Last night we had a get-together of the Darhan families for cake and ice cream to celebrate Toby’s 4th birthday.  We had a lot of fun, a lot of noise, and a lot of cake and ice cream. 

100_4647 simple is good for this year’s cake.  


100_4656 surrounded by friends

100_4649 getting ready for the party

100_4638 Thanks, Grandma!

100_4640they picked out their own blankets at the market.  Unique Asian spotted deer and smiling tiger. . .

This past weekend we had the opportunity to go camping with several other families- lots of kids.  Yes it was August but it was COLD- the pictures tell it all.  Beautiful stream and you can see the monastery located nearby.  We went with the Field’s and Lain’s (we all fit into the Land Rover) and the Bergevin’s drove down from Bulgan- we’re planning to head to the Bergevin’s for Thanksgiving.  We took about a 3-hour drive from Darhan to get the site; thanks to the cold and the starting of Mongolian schools, we had the place to ourselves.  We experienced first-hand the necessity of 4-wheel drive as the roads were a bit rough and required more than one water crossing.  The kids thoroughly enjoyed it, especially splashing through the mud in the car.  How many times did we 8 parents say, “okay, nobody get wet”?  More than we can count.  How many children fell/walked/jumped in the water?  All of the older kids managed to soak their shoes, socks and pant legs within about 20 minutes of arrival.  It got a little cold for them that evening, but don’t worry all you grandparent-types out there; no frostbite was incurred and we managed to bundle them all up in some way.  Annika actually enjoyed wearing my down slippers for awhile.  It gave them all an excuse to take their parents’ chairs and sit by the fire.  We can’t forget to comment on the stars — spectacular night sky.


Can you spot Annika? She is hiding in the pink camo


The view of the local monastery at sunset


What happened to the August warmth?  Did our blood grow thin from being in Arkansas?  I asked another guy we were camping with, who had been in Mongolia for several years- said he was pretty cold.


Mayfly hatch- we had a beautiful brook next to where we camped (see below)- perfect trout water but some areas were silted in and I did not see anything moving, trout or otherwise. Maybe  further up the valley? This area looked like it got allot of camping traffic.



Unfortunately Zeke (in the red blanket) fell climbing a tree and broke his arm.  We broke camp early and he took a ride to UB to get a cast.  He’s doing fine.  We saw the camel on the way out.

08 05 08 002

This was taken at field forum, a friend just sent it in.  I’m not real big into horses.  I was hoping that Toby was not going to be into it but sure enough the kid really wanted to go, he loved the ride. The horses are smaller than quarter horses but larger than ponies.

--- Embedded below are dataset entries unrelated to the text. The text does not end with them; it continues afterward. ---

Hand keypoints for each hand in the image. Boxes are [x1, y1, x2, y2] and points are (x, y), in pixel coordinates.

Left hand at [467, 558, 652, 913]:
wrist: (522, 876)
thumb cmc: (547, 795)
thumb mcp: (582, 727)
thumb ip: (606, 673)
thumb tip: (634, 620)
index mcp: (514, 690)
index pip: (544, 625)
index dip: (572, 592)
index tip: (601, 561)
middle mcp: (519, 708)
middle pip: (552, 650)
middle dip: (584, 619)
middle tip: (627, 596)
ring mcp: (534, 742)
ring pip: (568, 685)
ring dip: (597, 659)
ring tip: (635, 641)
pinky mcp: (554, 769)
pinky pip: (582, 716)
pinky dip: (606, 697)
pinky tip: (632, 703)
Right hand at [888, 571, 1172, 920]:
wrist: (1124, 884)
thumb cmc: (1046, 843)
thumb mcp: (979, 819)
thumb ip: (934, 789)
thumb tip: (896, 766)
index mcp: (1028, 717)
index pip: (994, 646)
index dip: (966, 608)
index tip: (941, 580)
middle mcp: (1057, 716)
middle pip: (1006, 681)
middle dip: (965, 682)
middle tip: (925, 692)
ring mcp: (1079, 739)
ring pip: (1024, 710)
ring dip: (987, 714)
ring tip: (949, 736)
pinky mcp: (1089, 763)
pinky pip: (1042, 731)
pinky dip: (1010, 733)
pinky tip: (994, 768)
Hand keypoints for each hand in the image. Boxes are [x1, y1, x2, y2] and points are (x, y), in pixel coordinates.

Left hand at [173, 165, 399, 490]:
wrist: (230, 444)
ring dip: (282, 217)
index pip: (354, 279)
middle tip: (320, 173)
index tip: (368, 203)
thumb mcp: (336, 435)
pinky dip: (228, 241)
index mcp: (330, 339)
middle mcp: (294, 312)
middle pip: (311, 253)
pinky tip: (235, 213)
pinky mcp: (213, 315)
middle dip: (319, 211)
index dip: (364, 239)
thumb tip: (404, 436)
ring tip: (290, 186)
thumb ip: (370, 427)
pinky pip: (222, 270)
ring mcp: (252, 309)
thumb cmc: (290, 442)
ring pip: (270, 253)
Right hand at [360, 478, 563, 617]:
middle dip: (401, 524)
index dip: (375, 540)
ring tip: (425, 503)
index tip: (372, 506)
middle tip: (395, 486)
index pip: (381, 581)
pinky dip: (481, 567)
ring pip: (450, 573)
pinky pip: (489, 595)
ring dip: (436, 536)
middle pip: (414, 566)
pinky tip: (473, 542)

This guy is ready for winter.  His humps are full and standing up, they go flat with no fat.  Most camels are found around the southern part of Mongolia, but it is not uncommon to see them up north where we are.  We got a chance to go camping this weekend (more on that later) and on the drive out spotted this camel.  Uncle Jeremy swung the Land Rover around to get a good picture.  From a distance, because of their humps camels can look like a horse with a rider on top.  We saw the Bactrian Camels at Brookfield zoo before we left- no cages here.  In the background you can see a field that was planted, it might have had millet like grain, they call yellow rice.  In some places they will also burn off the field after harvest.  Its interesting to see the stripes of fields.  When planted they alternate wheat and millet- beautiful yellow fields.  The yellow has been harvested but the wheat remains.


Another shot of the guy, he’s got alot of fur.


Every Day is a Winding Road

This was the road out from where we camped at.  There are places with roads and no roads in Mongolia.  If one path doesn’t suit you, take another road.  Its crazy to see people driving 2 wheel drive cars over some pretty rough terrain.